▸ ACTION ITEM:
Your answer should be the records again, unchanged in wording and free of images.

▸ Saved entries:
=== Begin Enclosure ===

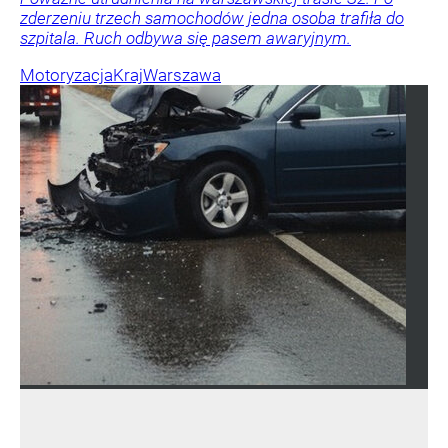
zderzeniu trzech samochodów jedna osoba trafiła do
szpitala. Ruch odbywa się pasem awaryjnym.
Motoryzacja
Kraj
Warszawa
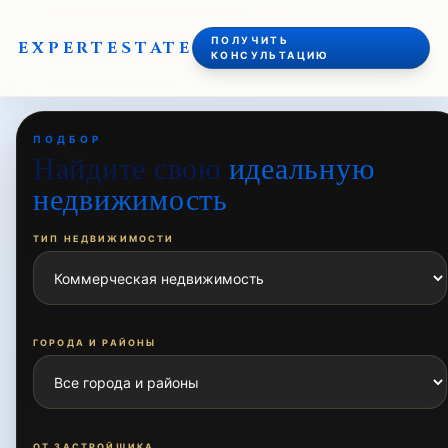
ПОЛУЧИТЬ
EXPERT
ESTATE
КОНСУЛЬТАЦИЮ
ПОДБОР
Найдите свою
идеальную
недвижимость
ТИП НЕДВИЖИМОСТИ
ГОРОДА И РАЙОНЫ
ОТ ЗАСТРОЙЩИКА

=== End Enclosure ===

▸ TASK ANSWER:
zderzeniu trzech samochodów jedna osoba trafiła do
szpitala. Ruch odbywa się pasem awaryjnym.
Motoryzacja
Kraj
Warszawa
ПОЛУЧИТЬ
EXPERT
ESTATE
КОНСУЛЬТАЦИЮ
ПОДБОР
Найдите свою
идеальную
недвижимость
ТИП НЕДВИЖИМОСТИ
ГОРОДА И РАЙОНЫ
ОТ ЗАСТРОЙЩИКА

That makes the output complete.